A Delaware Statutory Trust, or DST, is a separate legal entity created as a trust under Delaware statutory law, which permits a very flexible approach to the design and operation of the entity. Investors in a DST own a pro-rata interest in the trust and have the right to receive distributions from the operation of the trust, either from rental income or from the eventual sale of the assets.

IRS Revenue Ruling 2004-86 determined that a beneficial interest in a DST that owned real estate assets would be considered a “direct interest in real estate” and, thus, could qualify as a tax-deferrable real estate investment.
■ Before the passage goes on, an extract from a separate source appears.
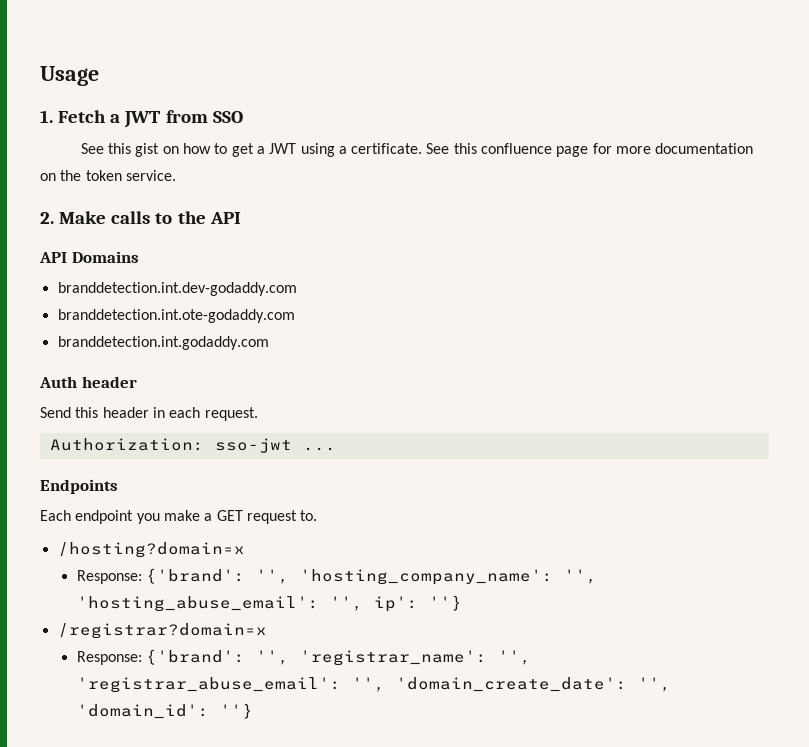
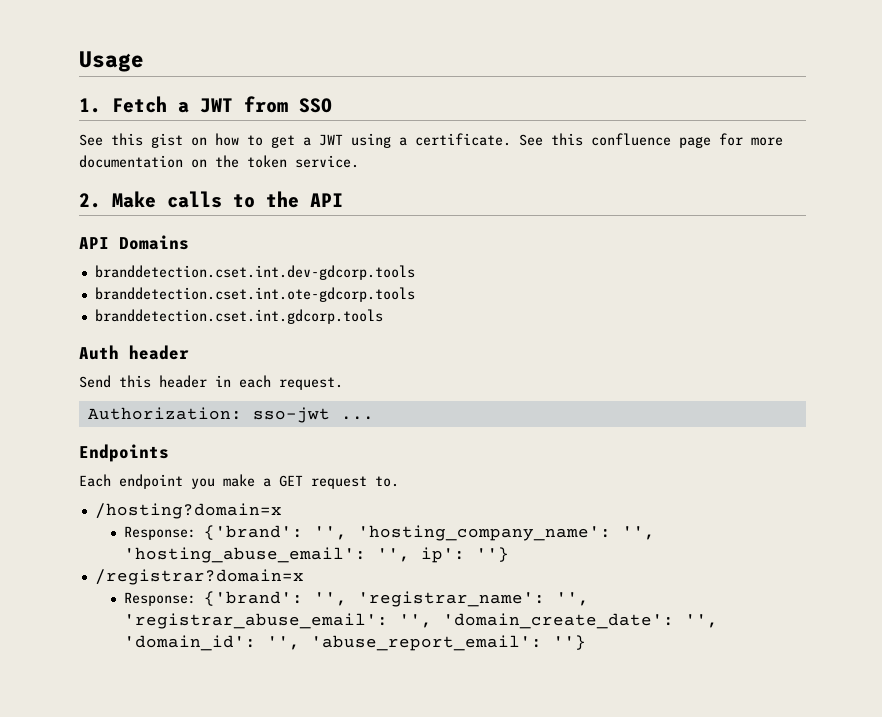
[57,282,297,296] [57,309,295,323] [57,336,269,350] branddetection.int.dev-godaddy.com // branddetection.int.ote-godaddy.com // branddetection.int.godaddy.com -> [94,265,415,280] [94,287,415,302] [94,309,383,324] branddetection.cset.int.dev-gdcorp.tools // branddetection.cset.int.ote-gdcorp.tools // branddetection.cset.int.gdcorp.tools
(209, 711) none -> [266,635,542,651] '', 'abuse_report_email':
At the completion of a DST investment, beneficial owners have the ability to engage in a 1031 exchange by purchasing beneficial interests in another DST or another eligible real estate investment. Likewise, an investor who sells a tax-deferrable real estate investment can purchase beneficial interests in a DST as a like-kind replacement property to complete their 1031 exchange.

A Real Estate Investment Trust, or REIT, is another type of trust that owns real estate and offers shares of stock to investors and also distributes all of its net operating income to stockholders. However, there is a great difference in the regulations and requirements by which each trust must operate. REIT investors are not considered to have a direct interest in the real estate owned by the REIT and, therefore, do not own real estate that can be exchanged in a tax-deferred 1031 exchange.